(Saved entries)

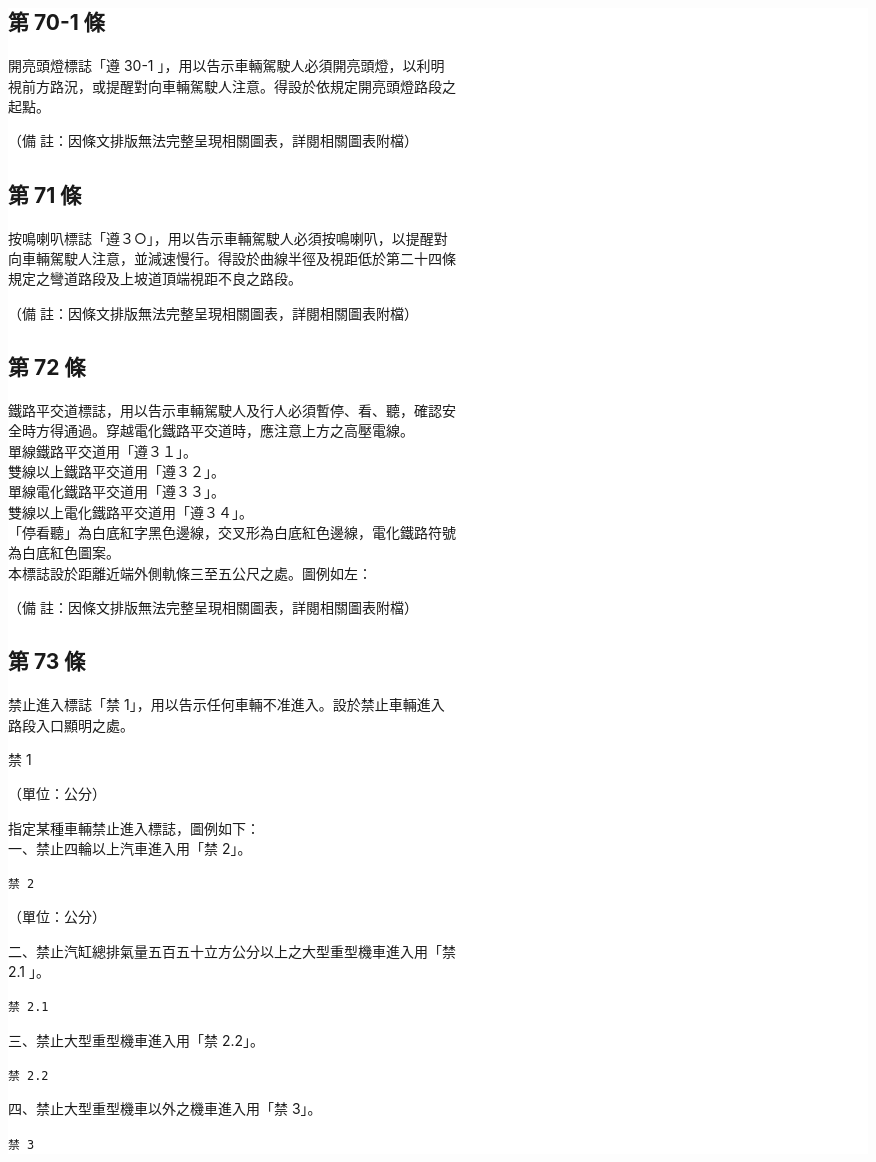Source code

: 第 70-1 條
----------
開亮頭燈標誌「遵 30-1 」，用以告示車輛駕駛人必須開亮頭燈，以利明  
視前方路況，或提醒對向車輛駕駛人注意。得設於依規定開亮頭燈路段之  
起點。  
  
（備      註：因條文排版無法完整呈現相關圖表，詳閱相關圖表附檔）

第 71 條
--------
按鳴喇叭標誌「遵３○」，用以告示車輛駕駛人必須按鳴喇叭，以提醒對  
向車輛駕駛人注意，並減速慢行。得設於曲線半徑及視距低於第二十四條  
規定之彎道路段及上坡道頂端視距不良之路段。  
  
（備      註：因條文排版無法完整呈現相關圖表，詳閱相關圖表附檔）

第 72 條
--------
鐵路平交道標誌，用以告示車輛駕駛人及行人必須暫停、看、聽，確認安  
全時方得通過。穿越電化鐵路平交道時，應注意上方之高壓電線。  
單線鐵路平交道用「遵３１」。  
雙線以上鐵路平交道用「遵３２」。  
單線電化鐵路平交道用「遵３３」。  
雙線以上電化鐵路平交道用「遵３４」。  
「停看聽」為白底紅字黑色邊線，交叉形為白底紅色邊線，電化鐵路符號  
為白底紅色圖案。  
本標誌設於距離近端外側軌條三至五公尺之處。圖例如左：  
  
（備      註：因條文排版無法完整呈現相關圖表，詳閱相關圖表附檔）

第 73 條
--------
禁止進入標誌「禁 1」，用以告示任何車輛不准進入。設於禁止車輛進入  
路段入口顯明之處。  
  
禁 1  
  
（單位：公分）  
  
指定某種車輛禁止進入標誌，圖例如下：  
一、禁止四輪以上汽車進入用「禁 2」。  
  
    禁 2  
  
（單位：公分）  
  
二、禁止汽缸總排氣量五百五十立方公分以上之大型重型機車進入用「禁  
    2.1 」。  
  
    禁 2.1  
  
三、禁止大型重型機車進入用「禁 2.2」。  
  
    禁 2.2  
  
四、禁止大型重型機車以外之機車進入用「禁 3」。  
  
    禁 3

**WHAT IS BEING ASKED**
Word for word, copy all the entries above, but with no pictures.

**PROBLEM SOLUTION**
Source code

: 第 70-1 條
----------
開亮頭燈標誌「遵 30-1 」，用以告示車輛駕駛人必須開亮頭燈，以利明  
視前方路況，或提醒對向車輛駕駛人注意。得設於依規定開亮頭燈路段之  
起點。  
  
（備      註：因條文排版無法完整呈現相關圖表，詳閱相關圖表附檔）

第 71 條
--------
按鳴喇叭標誌「遵３○」，用以告示車輛駕駛人必須按鳴喇叭，以提醒對  
向車輛駕駛人注意，並減速慢行。得設於曲線半徑及視距低於第二十四條  
規定之彎道路段及上坡道頂端視距不良之路段。  
  
（備      註：因條文排版無法完整呈現相關圖表，詳閱相關圖表附檔）

第 72 條
--------
鐵路平交道標誌，用以告示車輛駕駛人及行人必須暫停、看、聽，確認安  
全時方得通過。穿越電化鐵路平交道時，應注意上方之高壓電線。  
單線鐵路平交道用「遵３１」。  
雙線以上鐵路平交道用「遵３２」。  
單線電化鐵路平交道用「遵３３」。  
雙線以上電化鐵路平交道用「遵３４」。  
「停看聽」為白底紅字黑色邊線，交叉形為白底紅色邊線，電化鐵路符號  
為白底紅色圖案。  
本標誌設於距離近端外側軌條三至五公尺之處。圖例如左：  
  
（備      註：因條文排版無法完整呈現相關圖表，詳閱相關圖表附檔）

第 73 條
--------
禁止進入標誌「禁 1」，用以告示任何車輛不准進入。設於禁止車輛進入  
路段入口顯明之處。  
  
禁 1  
  
（單位：公分）  
  
指定某種車輛禁止進入標誌，圖例如下：  
一、禁止四輪以上汽車進入用「禁 2」。  
  
    禁 2  
  
（單位：公分）  
  
二、禁止汽缸總排氣量五百五十立方公分以上之大型重型機車進入用「禁  
    2.1 」。  
  
    禁 2.1  
  
三、禁止大型重型機車進入用「禁 2.2」。  
  
    禁 2.2  
  
四、禁止大型重型機車以外之機車進入用「禁 3」。  
  
    禁 3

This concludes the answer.